Despite the phenomenal rise of Python for data science, programming language R continues to attract developers building analytics applications. R’s open source community, the richness of its algorithms, its appeal with academia, and its convenience in use in consulting businesses are driving growth.
R, designed by two statisticians and released in 1995, was created for statistical modelling. The objective was to enable checking of statistics concepts quickly, use those concepts for data wrangling and analysis, and enable decision-making. “Whenever there is a need to quickly explore data or do reports with limited interventions, R becomes one of the preferred choices,” says Yogesh Parte, data science practice lead at CitiusTech.

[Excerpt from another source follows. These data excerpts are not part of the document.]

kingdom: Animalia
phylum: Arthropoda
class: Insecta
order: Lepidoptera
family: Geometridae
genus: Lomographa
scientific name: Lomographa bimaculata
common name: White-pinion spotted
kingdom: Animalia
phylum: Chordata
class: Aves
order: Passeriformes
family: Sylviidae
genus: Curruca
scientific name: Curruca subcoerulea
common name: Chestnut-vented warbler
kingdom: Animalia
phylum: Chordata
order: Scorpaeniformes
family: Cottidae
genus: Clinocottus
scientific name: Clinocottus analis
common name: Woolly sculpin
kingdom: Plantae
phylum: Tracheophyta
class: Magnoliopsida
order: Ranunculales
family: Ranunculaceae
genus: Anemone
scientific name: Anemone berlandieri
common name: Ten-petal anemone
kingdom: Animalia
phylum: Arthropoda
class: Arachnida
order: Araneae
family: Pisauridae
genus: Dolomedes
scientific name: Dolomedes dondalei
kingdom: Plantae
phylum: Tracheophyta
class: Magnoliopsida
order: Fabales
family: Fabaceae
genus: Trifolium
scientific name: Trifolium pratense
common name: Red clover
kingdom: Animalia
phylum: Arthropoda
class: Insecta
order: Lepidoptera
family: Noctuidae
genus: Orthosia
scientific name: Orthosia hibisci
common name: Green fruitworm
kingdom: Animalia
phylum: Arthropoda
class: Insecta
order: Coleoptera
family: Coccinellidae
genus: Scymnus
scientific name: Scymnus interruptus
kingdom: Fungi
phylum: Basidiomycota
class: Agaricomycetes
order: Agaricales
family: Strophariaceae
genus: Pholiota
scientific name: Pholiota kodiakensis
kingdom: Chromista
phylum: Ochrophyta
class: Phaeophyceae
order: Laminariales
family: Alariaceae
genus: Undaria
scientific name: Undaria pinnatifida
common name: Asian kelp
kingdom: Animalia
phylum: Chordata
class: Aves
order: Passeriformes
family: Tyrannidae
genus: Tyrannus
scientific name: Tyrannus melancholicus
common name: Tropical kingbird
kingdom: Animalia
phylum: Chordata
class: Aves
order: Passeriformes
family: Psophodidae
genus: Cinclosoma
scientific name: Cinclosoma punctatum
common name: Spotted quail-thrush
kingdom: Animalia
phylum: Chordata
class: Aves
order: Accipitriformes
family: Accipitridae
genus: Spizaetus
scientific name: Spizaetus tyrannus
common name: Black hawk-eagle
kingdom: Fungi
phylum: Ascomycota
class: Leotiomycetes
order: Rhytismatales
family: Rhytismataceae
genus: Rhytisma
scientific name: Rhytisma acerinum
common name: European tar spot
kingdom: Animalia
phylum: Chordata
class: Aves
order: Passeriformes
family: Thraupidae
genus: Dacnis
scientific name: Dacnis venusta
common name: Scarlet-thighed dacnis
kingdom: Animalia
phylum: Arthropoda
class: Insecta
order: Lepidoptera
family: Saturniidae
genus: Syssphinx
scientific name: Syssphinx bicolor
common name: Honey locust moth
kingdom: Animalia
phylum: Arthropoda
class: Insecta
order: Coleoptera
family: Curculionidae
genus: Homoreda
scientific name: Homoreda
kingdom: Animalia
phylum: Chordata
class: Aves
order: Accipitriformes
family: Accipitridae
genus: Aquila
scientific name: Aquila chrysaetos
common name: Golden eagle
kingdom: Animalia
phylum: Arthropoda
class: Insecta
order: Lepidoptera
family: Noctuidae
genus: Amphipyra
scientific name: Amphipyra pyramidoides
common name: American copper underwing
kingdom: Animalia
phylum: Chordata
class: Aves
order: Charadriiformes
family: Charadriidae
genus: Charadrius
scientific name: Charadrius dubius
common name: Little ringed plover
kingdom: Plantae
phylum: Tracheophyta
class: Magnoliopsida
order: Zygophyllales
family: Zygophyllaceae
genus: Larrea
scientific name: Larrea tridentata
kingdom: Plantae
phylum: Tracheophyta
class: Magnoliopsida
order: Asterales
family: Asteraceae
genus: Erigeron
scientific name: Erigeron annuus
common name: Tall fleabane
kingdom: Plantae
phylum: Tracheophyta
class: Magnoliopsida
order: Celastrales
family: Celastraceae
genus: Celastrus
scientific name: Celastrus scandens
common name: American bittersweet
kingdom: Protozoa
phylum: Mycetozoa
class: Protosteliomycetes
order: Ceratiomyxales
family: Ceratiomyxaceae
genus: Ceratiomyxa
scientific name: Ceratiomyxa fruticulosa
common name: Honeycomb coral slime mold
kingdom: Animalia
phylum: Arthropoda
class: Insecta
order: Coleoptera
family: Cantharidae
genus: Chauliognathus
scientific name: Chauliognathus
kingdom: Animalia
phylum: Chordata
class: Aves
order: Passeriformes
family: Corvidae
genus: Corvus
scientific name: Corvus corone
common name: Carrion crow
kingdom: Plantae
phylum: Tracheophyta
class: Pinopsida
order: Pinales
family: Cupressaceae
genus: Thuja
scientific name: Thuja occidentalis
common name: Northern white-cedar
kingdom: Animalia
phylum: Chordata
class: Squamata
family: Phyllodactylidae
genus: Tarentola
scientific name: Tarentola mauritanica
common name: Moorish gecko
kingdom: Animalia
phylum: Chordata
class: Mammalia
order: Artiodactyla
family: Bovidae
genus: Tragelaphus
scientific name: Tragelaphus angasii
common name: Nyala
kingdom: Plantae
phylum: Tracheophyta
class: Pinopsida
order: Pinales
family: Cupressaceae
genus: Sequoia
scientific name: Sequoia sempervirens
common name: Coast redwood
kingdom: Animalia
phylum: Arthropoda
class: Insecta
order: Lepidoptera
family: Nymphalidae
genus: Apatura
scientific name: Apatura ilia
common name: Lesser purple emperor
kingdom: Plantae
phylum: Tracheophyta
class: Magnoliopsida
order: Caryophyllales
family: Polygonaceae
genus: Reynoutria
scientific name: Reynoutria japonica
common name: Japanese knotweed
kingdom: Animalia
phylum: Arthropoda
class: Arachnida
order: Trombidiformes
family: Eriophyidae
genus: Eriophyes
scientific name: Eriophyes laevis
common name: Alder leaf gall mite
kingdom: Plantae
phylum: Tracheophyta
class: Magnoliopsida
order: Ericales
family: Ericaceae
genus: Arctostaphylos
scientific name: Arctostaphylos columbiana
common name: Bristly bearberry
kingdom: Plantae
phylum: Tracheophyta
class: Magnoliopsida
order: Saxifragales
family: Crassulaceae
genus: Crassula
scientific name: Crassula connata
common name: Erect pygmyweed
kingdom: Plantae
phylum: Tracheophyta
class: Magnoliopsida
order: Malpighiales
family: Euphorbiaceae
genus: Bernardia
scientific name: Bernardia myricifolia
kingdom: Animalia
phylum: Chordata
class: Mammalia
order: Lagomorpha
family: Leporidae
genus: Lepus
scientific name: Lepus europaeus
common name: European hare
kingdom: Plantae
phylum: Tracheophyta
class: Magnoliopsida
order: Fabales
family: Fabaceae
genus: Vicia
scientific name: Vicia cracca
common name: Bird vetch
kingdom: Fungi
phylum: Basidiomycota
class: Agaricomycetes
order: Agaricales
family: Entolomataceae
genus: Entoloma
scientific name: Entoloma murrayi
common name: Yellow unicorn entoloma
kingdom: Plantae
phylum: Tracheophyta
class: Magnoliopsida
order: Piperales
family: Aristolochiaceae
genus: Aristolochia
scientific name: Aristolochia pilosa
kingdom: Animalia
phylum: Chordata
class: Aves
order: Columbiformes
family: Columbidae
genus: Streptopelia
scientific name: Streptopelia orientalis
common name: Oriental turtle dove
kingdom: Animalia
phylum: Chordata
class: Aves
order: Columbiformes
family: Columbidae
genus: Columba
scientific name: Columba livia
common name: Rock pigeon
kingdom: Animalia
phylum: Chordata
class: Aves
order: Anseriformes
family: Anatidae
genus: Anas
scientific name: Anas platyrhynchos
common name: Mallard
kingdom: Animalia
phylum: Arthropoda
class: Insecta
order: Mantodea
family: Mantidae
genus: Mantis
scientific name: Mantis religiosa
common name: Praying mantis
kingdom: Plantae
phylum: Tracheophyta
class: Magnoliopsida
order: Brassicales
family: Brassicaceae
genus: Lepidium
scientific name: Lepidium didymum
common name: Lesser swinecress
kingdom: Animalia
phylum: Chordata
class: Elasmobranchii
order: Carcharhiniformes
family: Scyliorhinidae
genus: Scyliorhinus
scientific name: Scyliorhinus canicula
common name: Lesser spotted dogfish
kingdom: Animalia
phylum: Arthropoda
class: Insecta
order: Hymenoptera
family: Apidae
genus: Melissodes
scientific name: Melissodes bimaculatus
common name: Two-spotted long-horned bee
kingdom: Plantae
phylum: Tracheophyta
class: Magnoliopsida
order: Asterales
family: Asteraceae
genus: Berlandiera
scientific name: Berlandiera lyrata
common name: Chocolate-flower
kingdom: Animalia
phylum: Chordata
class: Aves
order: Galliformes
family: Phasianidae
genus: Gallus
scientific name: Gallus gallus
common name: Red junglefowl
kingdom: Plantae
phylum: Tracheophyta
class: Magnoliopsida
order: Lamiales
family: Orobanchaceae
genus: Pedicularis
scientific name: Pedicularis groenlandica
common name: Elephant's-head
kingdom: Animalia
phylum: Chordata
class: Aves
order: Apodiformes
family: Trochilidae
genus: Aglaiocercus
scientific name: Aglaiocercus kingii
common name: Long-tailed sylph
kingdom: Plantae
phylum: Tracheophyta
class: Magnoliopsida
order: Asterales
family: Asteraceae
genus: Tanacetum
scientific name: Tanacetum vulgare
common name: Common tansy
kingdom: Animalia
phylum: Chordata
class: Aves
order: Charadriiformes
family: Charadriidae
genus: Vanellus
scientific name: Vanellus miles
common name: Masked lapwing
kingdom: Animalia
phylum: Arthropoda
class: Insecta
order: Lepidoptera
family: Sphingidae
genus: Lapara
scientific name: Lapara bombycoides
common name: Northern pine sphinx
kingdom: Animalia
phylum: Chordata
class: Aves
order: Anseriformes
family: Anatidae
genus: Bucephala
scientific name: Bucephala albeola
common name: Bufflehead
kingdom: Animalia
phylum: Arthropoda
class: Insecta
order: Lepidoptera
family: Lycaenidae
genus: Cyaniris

Data has three formats – binary (numbers), text or voice, and pictures. R processes large volumes of binaries quickly, but not so text or images. That’s where Python scores. “On the computational front, R has lost to Python over the last five years. Python is the new champion, not on the richness of its algorithms, but on the huge volume of unstructured data – voice, text or pictures – that it can process,” says Allen Roy, head of analytics at Mashreq Global Services.
On the computational front, R has lost to Python over the last five years. But R has very high-level statistical and mathematical maturity
Allen Roy, Head of Analytics, Mashreq Global Services
R also provides more optimisation algorithms, which are used to find the most optimum solution. For one algorithm in Python or Java, there could be at least 30 variations of the same optimisation algorithm in R. “That is because people who developed it have done it for a specific purpose, and it involves a lot of granularities that define the specifications,” says Roy. Someone has to do a little research to pick the right package from R. “Those who are using R should be more literate in statistics, and they need to understand why they are using that optimisation algorithm,” says Roy.
R is very simple to understand and use. If you are not doing very complicated analysis or not building an engineering product, then R will suffice
Mayank Kumar, co-founder, upGrad
Often, R is used more as a learning package than as an implementation package. That’s because R lacks the sophistication of Python to be used in live production scenarios, to do real-time analytics and real-time implementation. So Python scores over R in machine learning applications.
For clinical trials and associated workflows, R is the most preferred language because many of the algorithms are readily available in R
Yogesh Parte, Data Science Practice Lead, CitiusTech
But Parte believes R can still be used effectively as a part of the data engineering backend, especially to build data pipelines. “R is good to build ETL (extract (raw data), transform and load) pipelines, though current industry trend favours Python. ETL can be called the backend of the data engineering infrastructure. The top layer is always either Python or Java. The core model can remain R, which can be integrated with Python,” says Parte.